Cita rasa dan bahan baku yang lokal, membuat aneka klethikan selalu layak dijadikan buah tangan.

Sebagai orang Indonesia asli, ngemil adalah kebiasaan untuk melengkapi empat sehat dan lima sempurna. Jenis camilannya sangatlah beragam, mulai dari kue basah atau populer dengan istilah jajan pasar, hidangan yang harus disantap dengan santan dan gula aren seperti kolak, sampai camilan kering berupa kripik, krupuk, kacang goreng, kue kering, atau sebagainya. Kebanyakan masyarakat Yogyakarta dan kawasan Jawa Tengah biasa menyebut camilan kering dengan nama klethikan.
Saya pribadi memang gemar mengemil klethikan sejenis kripik dan krupuk. Gurih, asin, atau manis, tidak masalah! Yang penting ketika pikiran sibuk memikirkan rangkaian kalimat dan jemari sibuk mengetik, mulut saya ikut sibuk mengunyah. Bahkan aktivitas menonton serial terbaru di layar kaca pun terasa lebih seru jika ditemani klethikan.
Sejak lebih sering menetap di Yogyakarta, kebiasaan saya membeli klethikan produksi pabrik-pabrik besar yang mudah ditemui di berbagai jaringan supermarket atau convenient store, berkurang banyak. Bukan karena lokasi rumah saya yang berada di tengah Dusun Potrowangsan jauh dari toko-toko tersebut, tetapi karena klethikan di Pasar Pakem jauh lebih menggelitik!

Setidaknya seminggu sekali saya berkunjung ke pasar yang jaraknya hanya sekitar 5km dari Omah Kepel. Selain membeli aneka klethikan untuk suguhan para tamu yang menginap, tentu saja saya juga membeli untuk dinikmati sendiri. Sambil menunggu beragam kripik dan krupuk ditimbang secara manual, saya mengobrol dengan sang penjual tentang asal berbagai klethikan produksi UMKM ini.
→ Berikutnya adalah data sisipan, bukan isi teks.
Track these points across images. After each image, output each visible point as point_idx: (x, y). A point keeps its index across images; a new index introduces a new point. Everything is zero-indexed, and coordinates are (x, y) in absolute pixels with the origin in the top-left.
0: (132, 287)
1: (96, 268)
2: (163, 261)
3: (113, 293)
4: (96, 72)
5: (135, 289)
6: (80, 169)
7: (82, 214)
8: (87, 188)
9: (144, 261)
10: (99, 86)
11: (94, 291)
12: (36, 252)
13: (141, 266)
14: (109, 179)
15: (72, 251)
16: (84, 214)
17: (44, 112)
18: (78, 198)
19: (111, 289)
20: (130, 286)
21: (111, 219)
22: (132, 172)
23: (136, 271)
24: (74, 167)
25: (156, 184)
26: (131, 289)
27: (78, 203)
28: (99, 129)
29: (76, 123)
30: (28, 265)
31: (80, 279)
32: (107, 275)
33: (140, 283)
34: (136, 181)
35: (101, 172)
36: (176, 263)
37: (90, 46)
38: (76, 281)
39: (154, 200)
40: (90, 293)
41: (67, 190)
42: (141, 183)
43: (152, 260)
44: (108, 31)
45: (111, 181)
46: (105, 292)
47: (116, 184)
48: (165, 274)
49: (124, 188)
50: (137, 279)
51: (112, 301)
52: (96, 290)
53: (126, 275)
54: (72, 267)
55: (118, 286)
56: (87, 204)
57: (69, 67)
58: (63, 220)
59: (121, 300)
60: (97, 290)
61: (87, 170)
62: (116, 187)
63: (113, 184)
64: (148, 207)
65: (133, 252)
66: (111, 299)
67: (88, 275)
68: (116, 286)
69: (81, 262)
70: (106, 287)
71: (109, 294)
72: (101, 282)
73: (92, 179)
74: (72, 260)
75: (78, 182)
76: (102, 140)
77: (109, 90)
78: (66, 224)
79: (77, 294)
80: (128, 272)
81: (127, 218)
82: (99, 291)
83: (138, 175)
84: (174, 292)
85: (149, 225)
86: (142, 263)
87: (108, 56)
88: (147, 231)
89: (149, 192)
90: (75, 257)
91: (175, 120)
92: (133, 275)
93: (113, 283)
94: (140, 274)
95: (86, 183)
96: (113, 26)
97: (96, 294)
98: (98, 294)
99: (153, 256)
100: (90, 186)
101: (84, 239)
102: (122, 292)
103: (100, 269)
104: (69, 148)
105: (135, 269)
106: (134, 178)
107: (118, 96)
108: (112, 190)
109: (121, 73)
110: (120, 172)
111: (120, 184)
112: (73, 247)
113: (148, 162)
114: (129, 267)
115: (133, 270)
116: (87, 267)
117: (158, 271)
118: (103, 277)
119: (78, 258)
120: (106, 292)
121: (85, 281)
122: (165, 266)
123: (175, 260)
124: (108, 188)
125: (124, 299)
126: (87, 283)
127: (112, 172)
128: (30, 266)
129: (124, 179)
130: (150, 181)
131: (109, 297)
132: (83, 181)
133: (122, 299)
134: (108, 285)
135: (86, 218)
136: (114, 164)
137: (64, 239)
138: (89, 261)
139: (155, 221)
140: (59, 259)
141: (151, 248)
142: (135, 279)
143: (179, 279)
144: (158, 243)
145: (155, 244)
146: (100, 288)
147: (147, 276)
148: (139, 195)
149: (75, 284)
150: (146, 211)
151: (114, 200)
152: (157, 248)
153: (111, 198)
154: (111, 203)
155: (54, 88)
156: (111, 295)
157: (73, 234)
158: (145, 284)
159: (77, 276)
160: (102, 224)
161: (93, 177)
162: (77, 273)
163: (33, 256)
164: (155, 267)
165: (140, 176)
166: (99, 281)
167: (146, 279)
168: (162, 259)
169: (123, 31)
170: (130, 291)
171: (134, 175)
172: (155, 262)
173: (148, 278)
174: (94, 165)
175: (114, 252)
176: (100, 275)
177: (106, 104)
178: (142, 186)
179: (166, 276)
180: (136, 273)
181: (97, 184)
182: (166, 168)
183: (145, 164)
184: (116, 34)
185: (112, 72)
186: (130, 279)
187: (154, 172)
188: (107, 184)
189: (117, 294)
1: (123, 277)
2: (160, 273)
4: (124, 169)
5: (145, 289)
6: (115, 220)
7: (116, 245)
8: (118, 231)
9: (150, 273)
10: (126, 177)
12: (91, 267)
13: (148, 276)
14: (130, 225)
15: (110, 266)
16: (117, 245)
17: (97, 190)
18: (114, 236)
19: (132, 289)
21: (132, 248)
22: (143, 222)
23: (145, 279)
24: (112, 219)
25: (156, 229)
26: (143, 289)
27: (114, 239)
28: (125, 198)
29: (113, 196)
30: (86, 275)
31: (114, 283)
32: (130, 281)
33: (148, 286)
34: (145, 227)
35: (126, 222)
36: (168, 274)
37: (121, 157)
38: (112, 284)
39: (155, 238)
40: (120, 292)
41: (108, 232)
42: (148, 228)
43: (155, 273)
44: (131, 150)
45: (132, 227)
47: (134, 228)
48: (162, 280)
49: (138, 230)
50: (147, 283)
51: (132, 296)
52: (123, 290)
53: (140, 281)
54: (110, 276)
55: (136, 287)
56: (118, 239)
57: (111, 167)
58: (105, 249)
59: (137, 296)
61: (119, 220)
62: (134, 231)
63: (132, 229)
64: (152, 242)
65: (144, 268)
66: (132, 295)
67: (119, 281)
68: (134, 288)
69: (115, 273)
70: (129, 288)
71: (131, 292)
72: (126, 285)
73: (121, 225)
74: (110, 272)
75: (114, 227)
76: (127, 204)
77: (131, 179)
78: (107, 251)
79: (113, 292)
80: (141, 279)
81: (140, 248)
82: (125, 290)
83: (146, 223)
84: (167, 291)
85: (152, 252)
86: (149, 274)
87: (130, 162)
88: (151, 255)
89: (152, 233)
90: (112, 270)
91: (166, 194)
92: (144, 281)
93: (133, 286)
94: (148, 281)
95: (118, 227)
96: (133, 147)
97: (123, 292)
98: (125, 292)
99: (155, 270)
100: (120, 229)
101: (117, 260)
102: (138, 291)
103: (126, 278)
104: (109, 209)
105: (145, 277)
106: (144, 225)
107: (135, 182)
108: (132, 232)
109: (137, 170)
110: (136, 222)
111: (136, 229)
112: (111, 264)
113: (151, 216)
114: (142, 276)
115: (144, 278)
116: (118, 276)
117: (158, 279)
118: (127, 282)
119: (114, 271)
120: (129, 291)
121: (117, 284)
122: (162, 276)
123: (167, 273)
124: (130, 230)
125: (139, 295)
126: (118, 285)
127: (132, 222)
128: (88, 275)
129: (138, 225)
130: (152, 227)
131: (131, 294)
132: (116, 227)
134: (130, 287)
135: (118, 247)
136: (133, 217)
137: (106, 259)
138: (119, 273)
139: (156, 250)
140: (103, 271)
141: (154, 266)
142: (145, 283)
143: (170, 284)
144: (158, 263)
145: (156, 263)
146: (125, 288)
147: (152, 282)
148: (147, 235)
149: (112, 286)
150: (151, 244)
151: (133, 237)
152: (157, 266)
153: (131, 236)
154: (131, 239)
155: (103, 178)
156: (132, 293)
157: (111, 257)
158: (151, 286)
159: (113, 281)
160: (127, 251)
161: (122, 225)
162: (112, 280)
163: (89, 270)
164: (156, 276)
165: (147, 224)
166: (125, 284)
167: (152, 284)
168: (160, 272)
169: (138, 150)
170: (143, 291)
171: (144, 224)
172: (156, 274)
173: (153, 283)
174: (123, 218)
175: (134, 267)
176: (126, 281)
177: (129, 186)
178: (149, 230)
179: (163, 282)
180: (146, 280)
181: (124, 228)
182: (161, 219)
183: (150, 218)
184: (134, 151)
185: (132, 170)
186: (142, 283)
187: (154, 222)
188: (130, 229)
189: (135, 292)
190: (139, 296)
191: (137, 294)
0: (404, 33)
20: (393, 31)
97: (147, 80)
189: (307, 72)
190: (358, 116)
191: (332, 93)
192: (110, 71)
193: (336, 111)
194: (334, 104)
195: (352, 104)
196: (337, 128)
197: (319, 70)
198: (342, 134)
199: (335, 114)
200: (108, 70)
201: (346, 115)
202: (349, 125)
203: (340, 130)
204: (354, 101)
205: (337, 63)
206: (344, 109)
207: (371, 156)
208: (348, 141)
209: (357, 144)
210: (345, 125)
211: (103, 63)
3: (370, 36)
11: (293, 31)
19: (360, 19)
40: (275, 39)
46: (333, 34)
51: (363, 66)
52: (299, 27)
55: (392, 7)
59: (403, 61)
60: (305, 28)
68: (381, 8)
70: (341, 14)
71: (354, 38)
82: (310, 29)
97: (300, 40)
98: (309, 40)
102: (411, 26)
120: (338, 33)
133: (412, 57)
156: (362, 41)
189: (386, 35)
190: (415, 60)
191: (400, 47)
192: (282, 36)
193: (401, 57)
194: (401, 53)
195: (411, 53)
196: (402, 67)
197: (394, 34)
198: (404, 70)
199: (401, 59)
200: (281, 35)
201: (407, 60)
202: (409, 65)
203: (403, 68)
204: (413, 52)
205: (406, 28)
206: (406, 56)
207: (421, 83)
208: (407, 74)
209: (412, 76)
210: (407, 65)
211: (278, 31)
Dari si penjual saya mendapat info tentang kripik entik yang terbuat dari lompong –tumbuhan sejenis talas, lanting berbumbu ketumbar, kue sagu panggang yang biasa disembut emprit, kripik tempe gembus, kripik pisang bercita rasa nangka, camilan dari parutan ubi ungu berbalur gula aren yang disebut grubi, slondoh bawang yang khas Yogya, hingga kripik pare yang rasa getirnya berpadu harmonis dengan gurihnya baluran tepung goreng yang renyah. Dari toko ini juga saya bertemu kembali dengan beberapa jenis klethikan yang dulu sering saya nikmati ketika masih kecil. Di antaranya adalah biskuit wijen, kue kancing yakni biskuit mungil berhias gula-gula aneka warna pelangi, hingga kripik sukun dan gadung yang kian langka.
Harus diakui bahwa saya memang lebih menikmati klethikan Nusantara dibanding yang bergaya “kebarat-baratan”. Mungkin karena cita rasa klethikan lokal lebih sesuai dengan lidah saya yang seleranya sangat Indonesia banget ini. Apalagi bahan bakunya juga sangat beragam, mulai dari umbi-umbian, sayur-sayuran, hingga aneka buah, walaupun banyak juga yang terbuat dari tepung. Disempurnakan dengan sound effect yang dihasilkan, kerenyahan klethikan lokal memang tak ada duanya. Pantas saja jika klethikan lokal dijadikan oleh-oleh khas dari berbagai daerah di Indonesia.
Bagi saya, klethikan bukan sekadar comfort food yang renyah dan asik dinikmati setiap saat. Ada cerita dan juga nostalgia di dalamnya yang membuat camilan ringan dan renyah ini layak untuk dijadikan teman dalam berbagai kesempatan.